Canal+ était poursuivi par le Comité national contre le tabagisme (CNCT), une association qui lutte comme son nom l'indique contre le tabagisme. Selon la loi Evin, toute publicité pour le tabac ou l'alcool est interdite en France sauf certaines exceptions (liées au terroir, etc.). Or, la Formule 1 était une grosse consommatrice de l'argent des cigarettiers et des alcooliers.
Jusqu'en 2021, "Mission WinNow" (groupe Philip Morris) apparaissait sur les monoplaces Ferrari. D'autres marques étaient apparues à l'écran lors de la diffusion en direct, mais également en différé et en replay des Grands Prix de F1.
Intérêts du spectateur versus loi Evin
La position de Canal+ est délicate car le groupe récupère les images du diffuseur officiel de la Formule 1. Arguant de sa bonne foi, elle a tout de même été reconnue coupable par le Tribunal selon l'AFP, mais sur une période restreinte, en gros décembre 2021. Depuis, Canal+ met tout en oeuvre pour ne plus faire apparaître les marques qui ne sont pas forcément des marques de cigarettes mais font partie de l'écosystème des cigarettiers et sont donc considérées comme de la publicité indirecte, qui tombe sous le coup de la loi.

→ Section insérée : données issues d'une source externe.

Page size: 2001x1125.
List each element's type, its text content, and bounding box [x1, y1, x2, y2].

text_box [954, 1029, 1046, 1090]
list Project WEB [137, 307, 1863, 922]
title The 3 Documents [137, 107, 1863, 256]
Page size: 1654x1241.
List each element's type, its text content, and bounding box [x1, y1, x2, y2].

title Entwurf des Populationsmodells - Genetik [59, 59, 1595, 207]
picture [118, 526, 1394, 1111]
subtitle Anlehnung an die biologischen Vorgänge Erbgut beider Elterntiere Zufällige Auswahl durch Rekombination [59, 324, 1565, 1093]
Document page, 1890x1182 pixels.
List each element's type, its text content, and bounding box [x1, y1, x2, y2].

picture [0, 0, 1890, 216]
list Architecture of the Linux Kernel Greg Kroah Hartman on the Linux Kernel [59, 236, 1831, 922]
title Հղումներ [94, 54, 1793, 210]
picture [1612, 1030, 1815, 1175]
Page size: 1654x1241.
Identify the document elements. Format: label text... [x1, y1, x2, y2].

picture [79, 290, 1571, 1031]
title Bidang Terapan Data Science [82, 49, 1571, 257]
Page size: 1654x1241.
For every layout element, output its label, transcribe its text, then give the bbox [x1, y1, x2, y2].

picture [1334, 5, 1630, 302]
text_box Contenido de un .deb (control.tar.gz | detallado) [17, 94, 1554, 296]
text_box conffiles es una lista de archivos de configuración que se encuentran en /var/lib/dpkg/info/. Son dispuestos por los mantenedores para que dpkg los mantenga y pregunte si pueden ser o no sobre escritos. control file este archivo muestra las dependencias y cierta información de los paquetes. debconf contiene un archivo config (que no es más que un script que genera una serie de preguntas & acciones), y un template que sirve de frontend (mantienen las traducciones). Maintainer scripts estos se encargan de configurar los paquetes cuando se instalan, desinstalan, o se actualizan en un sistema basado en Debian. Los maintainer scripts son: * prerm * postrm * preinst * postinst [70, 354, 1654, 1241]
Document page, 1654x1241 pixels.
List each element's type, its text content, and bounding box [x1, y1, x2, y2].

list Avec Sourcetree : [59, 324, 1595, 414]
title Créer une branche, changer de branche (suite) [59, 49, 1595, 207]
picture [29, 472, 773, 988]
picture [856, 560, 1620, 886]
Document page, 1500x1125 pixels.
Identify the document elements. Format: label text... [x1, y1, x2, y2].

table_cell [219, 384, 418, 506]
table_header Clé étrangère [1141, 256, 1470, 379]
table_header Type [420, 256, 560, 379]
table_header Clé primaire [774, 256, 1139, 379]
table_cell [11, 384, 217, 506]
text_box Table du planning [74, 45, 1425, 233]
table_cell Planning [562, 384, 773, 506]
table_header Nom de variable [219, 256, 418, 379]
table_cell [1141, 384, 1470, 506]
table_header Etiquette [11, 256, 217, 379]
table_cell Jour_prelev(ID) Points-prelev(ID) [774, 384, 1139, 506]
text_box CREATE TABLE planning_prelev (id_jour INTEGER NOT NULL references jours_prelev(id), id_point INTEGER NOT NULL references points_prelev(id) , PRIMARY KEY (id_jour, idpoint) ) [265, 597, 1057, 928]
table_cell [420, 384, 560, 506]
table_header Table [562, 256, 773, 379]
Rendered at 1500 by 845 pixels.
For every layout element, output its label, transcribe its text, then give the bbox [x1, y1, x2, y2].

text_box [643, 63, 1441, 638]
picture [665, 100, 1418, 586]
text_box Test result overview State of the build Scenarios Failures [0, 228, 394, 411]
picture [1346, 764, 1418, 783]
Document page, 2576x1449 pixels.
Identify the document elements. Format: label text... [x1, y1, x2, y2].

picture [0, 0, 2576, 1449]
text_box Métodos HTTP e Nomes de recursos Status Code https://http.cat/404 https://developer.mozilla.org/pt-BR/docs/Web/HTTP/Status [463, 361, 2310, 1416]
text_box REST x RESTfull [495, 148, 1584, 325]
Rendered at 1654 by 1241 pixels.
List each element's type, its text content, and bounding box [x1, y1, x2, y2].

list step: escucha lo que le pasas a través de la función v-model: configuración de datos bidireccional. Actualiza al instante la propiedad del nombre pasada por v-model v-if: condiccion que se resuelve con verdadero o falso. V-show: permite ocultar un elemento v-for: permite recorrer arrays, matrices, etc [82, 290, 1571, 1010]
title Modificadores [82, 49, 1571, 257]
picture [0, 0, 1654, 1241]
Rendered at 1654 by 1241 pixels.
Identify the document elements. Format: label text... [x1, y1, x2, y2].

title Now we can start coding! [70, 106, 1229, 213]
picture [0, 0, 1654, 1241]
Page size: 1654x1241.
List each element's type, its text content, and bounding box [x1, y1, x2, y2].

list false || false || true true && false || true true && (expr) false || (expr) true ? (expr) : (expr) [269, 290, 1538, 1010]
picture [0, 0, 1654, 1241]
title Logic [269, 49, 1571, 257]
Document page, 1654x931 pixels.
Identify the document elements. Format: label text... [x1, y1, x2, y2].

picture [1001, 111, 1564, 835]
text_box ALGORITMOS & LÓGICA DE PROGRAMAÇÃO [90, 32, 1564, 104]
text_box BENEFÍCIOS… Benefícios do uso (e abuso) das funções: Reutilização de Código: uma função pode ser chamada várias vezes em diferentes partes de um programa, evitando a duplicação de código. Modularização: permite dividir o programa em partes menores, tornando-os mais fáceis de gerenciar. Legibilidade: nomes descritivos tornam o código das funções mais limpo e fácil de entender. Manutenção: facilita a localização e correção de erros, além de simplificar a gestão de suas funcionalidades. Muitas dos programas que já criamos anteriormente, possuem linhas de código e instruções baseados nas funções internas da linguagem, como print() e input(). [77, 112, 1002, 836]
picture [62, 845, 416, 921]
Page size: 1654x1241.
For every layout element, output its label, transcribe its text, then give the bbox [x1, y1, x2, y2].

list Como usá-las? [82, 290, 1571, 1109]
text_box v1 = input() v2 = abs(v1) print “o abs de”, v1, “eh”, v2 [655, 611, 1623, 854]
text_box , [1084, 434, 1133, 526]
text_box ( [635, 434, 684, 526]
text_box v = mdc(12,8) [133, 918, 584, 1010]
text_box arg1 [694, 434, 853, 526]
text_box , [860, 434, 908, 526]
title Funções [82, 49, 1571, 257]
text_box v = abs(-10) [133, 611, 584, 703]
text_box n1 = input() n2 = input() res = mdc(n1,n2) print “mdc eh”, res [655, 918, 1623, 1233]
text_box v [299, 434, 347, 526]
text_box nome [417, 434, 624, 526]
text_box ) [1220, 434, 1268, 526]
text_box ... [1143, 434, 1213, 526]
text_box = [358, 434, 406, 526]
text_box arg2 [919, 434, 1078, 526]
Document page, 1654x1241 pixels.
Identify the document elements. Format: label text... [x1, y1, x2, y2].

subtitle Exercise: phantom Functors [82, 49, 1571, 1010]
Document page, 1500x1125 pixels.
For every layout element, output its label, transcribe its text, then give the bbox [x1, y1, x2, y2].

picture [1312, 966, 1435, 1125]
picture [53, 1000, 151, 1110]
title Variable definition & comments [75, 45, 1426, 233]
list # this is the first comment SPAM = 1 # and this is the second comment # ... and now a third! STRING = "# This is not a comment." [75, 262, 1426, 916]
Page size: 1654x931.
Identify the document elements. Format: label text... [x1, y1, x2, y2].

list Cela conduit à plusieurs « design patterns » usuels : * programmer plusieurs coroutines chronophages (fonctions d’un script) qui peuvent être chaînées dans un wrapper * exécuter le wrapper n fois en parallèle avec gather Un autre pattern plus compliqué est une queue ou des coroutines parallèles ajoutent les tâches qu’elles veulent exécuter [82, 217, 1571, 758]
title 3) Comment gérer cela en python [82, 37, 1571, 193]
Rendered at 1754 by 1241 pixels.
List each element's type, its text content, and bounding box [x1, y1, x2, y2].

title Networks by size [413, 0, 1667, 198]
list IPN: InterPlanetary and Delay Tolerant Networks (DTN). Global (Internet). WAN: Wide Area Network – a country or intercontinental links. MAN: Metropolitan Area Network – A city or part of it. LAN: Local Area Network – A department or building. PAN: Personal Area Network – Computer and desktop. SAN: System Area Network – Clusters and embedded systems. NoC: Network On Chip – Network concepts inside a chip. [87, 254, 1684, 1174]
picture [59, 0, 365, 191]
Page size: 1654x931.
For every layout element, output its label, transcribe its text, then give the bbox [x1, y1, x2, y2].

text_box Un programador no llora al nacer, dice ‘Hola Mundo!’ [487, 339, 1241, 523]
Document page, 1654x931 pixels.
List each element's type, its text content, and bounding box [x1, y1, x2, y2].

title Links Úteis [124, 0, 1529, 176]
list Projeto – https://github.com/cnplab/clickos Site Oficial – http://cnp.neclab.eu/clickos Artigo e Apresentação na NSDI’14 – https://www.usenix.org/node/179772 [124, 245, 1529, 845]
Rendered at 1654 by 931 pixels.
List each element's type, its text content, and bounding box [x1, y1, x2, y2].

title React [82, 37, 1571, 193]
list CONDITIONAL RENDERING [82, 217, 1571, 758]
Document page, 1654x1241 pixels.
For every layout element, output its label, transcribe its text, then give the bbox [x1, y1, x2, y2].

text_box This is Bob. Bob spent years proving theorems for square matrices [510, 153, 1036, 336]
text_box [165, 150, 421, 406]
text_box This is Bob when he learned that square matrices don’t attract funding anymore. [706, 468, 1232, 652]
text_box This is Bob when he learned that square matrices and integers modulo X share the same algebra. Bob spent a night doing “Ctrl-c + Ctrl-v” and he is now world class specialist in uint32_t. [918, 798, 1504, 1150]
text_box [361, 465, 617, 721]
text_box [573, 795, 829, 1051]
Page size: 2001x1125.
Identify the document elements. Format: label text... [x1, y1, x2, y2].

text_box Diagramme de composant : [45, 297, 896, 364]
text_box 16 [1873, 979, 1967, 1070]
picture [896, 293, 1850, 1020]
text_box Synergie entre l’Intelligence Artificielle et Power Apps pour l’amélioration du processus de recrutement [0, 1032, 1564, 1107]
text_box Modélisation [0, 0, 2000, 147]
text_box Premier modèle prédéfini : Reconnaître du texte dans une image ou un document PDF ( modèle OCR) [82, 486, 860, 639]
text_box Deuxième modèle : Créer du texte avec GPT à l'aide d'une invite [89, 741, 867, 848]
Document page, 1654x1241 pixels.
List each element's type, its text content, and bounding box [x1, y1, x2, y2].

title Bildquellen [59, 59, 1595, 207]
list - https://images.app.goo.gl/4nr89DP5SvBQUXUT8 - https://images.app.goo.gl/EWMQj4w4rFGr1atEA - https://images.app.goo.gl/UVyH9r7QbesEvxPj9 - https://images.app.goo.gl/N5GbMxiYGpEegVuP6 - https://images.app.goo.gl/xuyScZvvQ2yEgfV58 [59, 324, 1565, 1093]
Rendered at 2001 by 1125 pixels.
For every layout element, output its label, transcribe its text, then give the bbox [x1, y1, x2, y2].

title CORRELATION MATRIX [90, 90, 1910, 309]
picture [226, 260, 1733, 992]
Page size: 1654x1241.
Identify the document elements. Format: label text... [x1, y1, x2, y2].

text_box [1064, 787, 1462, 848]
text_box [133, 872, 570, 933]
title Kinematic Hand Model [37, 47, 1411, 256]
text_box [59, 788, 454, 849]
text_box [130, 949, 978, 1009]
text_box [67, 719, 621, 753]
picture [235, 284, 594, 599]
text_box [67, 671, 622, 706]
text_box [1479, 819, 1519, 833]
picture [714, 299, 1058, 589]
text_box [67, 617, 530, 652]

Canal+ a été condamné à verser 25 000 euros de dommages et intérêts au CNCT et à régler 10 000 € de frais d'avocats. Le Tribunal l'a également condamnée à 30 000 € d'amende avec sursis.
Pour Canal+ comme d'autres diffuseurs, cette année se pose aussi la question épineuse des sociétés de casinos et/ou de crypto-monnaies. Alfa Romeo a signé un contrat de sponsoring avec une société de casino en ligne, interdite en France. Dès lors, montrer la marque peut relever de la publicité. Flouter en direct les logos se fait, mais n'est pas simple. Et lors des interviews avec les pilotes, on imagine bien les journalistes de Canal+ mettre du papier collant sur les combinaisons des pilotes, ou les cadrer en gros plan sur la tête (sans casquette...).
La difficile application de la loi Evin à la télévision
La loi Evin (de son auteur Claude Evin) date du 10 janvier 1991. Elle interdit la publicité pour différents produits. Néanmoins, elle a posé rapidement des soucis aux télévisions qui diffusaient des événements en direct depuis l'étranger. Ces pays n'interdisant pas la publicité pour l'alcool ou le tabac, les retransmissions en direct comportaient ces logos et autres.
Le Conseil supérieur de l'audiovisuel (CSA, devenu ARCOM) a rapidement saisi les tribunaux ou menacé de le faire, face à des diffusions de rugby ou de football. Pour la F1, cela devenait très problématique puisque outre les circuits, les voitures étaient bardées de publicités interdites en France.
Amendement F1
Cela mettait en confrontation directe deux notions entre la loi Evin, et la directive CEE dite « Télévision sans frontières » qui a été transposée en droit français. Cette directive protège le droit du spectateur à l'information. La "télévision sans frontières" considère que ce n'est pas de la publicité que de montrer une marque s'il n'y a pas de rémunération ou de contrepartie. En France, il aura tout de même fallu attendre 1995 et un amendement à la loi dit "amendement F1" pour que les retransmissions en direct ne tombent plus sous le coup de la loi Evin.
Ce n'est pas la première fois que le CNCT attaque Canal+. Déjà en 2011, l'association avait attaqué la chaine pour la diffusion, lors d'un match de tennis en Suisse d'une publicité pour une marque de cigare. Déjà là, Canal+ arguait qu'il ne produisait pas les images, mais en achetait les droits pour les diffuser en direct.